*Text:*
The Departmental Appeals Board has repeatedly observed that the Medicare rules provide no exceptions “for inadvertent or accidental billing errors.” John M. Shimko,
D.P.M., DAB No. 2689 at 6 (2016), quoting Louis J. Gaefke, D.P.M., DAB No. 2554 at 7 (2013). Nothing in section 424.535(a)(8) (or its preamble) requires CMS to establish that the improper claims were not accidental. Howard B. Reife, D.P.M., DAB No. 2527 at 6 (2013). Physicians are responsible for Medicare claims submitted on their behalf and at their direction. Their efforts to assign the blame elsewhere (billing agent, assistants) “do not relieve [them] of [their] responsibility for the improper claims or bar CMS from revoking [their] billing privileges.” Id. at 8.
Petitioner concedes that he was out of the country on the dates alleged, and that he billed the Medicare program for services he claimed to have provided to specific individuals on those dates. Thus, the criteria for revoking his Medicare enrollment are satisfied.

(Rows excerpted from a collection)
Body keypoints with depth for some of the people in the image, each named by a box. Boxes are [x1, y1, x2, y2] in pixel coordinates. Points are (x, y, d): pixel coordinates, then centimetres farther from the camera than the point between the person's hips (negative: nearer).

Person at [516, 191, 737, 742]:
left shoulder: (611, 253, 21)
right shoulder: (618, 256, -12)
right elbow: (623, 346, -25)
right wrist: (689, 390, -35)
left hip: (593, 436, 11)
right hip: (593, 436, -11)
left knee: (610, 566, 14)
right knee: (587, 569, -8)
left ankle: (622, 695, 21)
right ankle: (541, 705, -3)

--

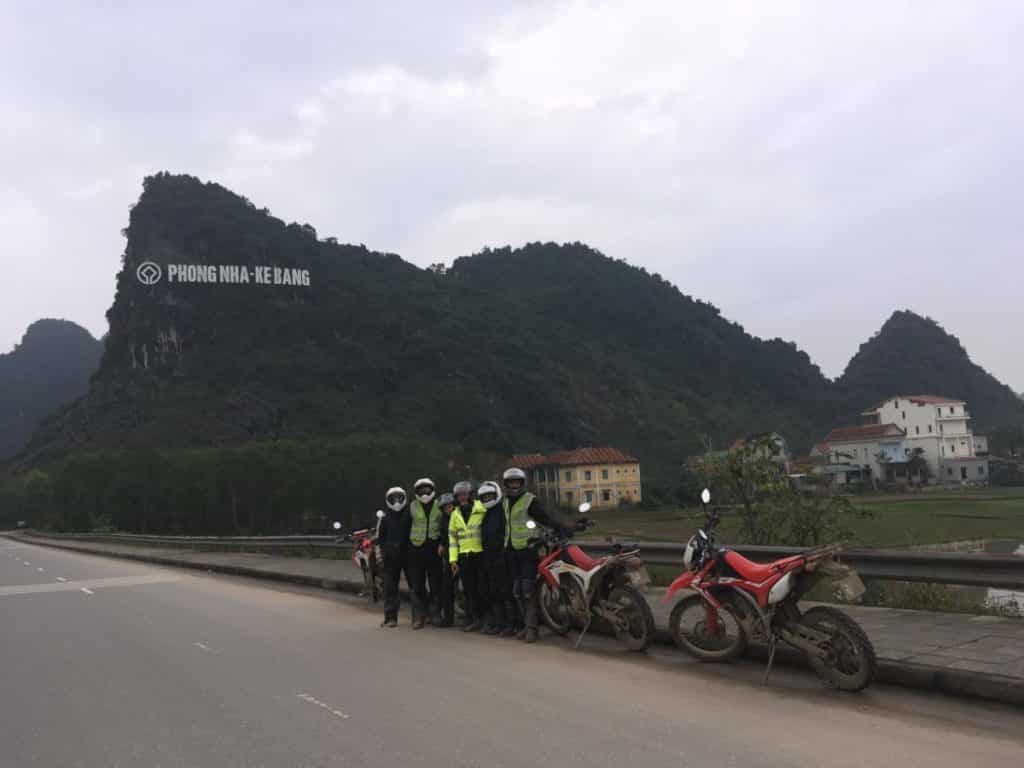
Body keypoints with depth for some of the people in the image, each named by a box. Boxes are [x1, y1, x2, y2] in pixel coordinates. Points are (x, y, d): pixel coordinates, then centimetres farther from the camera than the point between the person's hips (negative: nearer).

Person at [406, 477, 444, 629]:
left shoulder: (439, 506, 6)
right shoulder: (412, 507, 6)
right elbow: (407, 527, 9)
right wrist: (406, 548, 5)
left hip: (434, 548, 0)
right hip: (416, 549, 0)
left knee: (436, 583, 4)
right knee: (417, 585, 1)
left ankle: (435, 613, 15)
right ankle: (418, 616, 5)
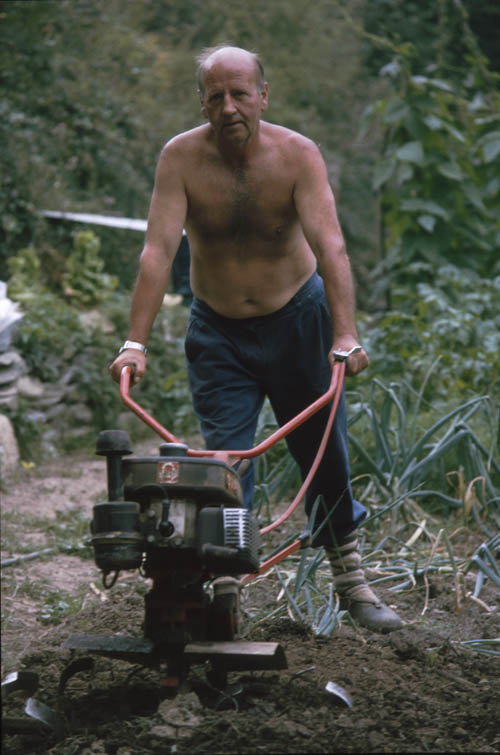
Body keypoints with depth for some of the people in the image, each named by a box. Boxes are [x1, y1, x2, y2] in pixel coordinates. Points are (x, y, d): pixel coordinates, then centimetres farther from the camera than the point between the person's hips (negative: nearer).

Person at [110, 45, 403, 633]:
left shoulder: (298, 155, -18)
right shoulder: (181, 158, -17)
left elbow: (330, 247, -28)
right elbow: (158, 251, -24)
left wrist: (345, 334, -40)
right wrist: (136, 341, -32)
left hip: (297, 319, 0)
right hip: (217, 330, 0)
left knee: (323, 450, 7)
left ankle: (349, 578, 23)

*Assignment 1:*
Answer these questions from the Medicare revocation passage:
(a) What kinds of billing errors do the Medicare rules make no exceptions for?
(b) What two examples are given of others that physicians try to blame for improper claims?
(c) Where does the petitioner admit he was on the dates alleged?
*Assignment 2:* Go on with the Medicare revocation passage from the point where it stops.
These rows have nothing to do with the Medicare revocation passage.

*Task response 1:*
(a) Inadvertent or accidental billing errors.
(b) A billing agent and assistants.
(c) Out of the country.

*Task response 2:*
Petitioner’s supplemental argument. Over CMS’s vehement objections (which I see no need to address), Petitioner submits a supplemental brief. In that brief, he points to a sentence in the preamble to the regulations and argues that the Medicare contractor exceeded its authority when it revoked his enrollment. The sentence begins a response to comments that CMS did not provide its contractors sufficient guidance on how to apply section 424.535(a)(8), “which could cause overburdened contractors to implement this policy too widely.” The drafters of the regulation replied that “CMS, not a Medicare contractor, will make the determination for revocation” under the subsection. P. Supp. at 3-4, citing 73 Fed. Reg. at 36,455.
Petitioner, however, omits the rest of the drafters’ response:
We will direct contractors to use this basis of revocation after identifying providers or suppliers that have these billing issues.
In making a revocation determination under § 424.535(a)(8), we will make the revocation determination based upon information presented by a Medicare contractor, a CMS Regional Office, or one of our Program Integrity field offices.
73 Fed. Reg. at 36,455. Responding to an additional comment, the drafters repeated that CMS would instruct its contractors to revoke, under section 424.535(a)(8), the enrollment of suppliers who submitted claims for services they could not have delivered. Id.
Citing this language, the Board has rejected Petitioner’s argument, pointing out that the complete discussion establishes that CMS planned to consult and direct its contractors, but the contractor would issue the revocations, applying CMS’s criteria. Shimko, DAB No. 2689 at 11.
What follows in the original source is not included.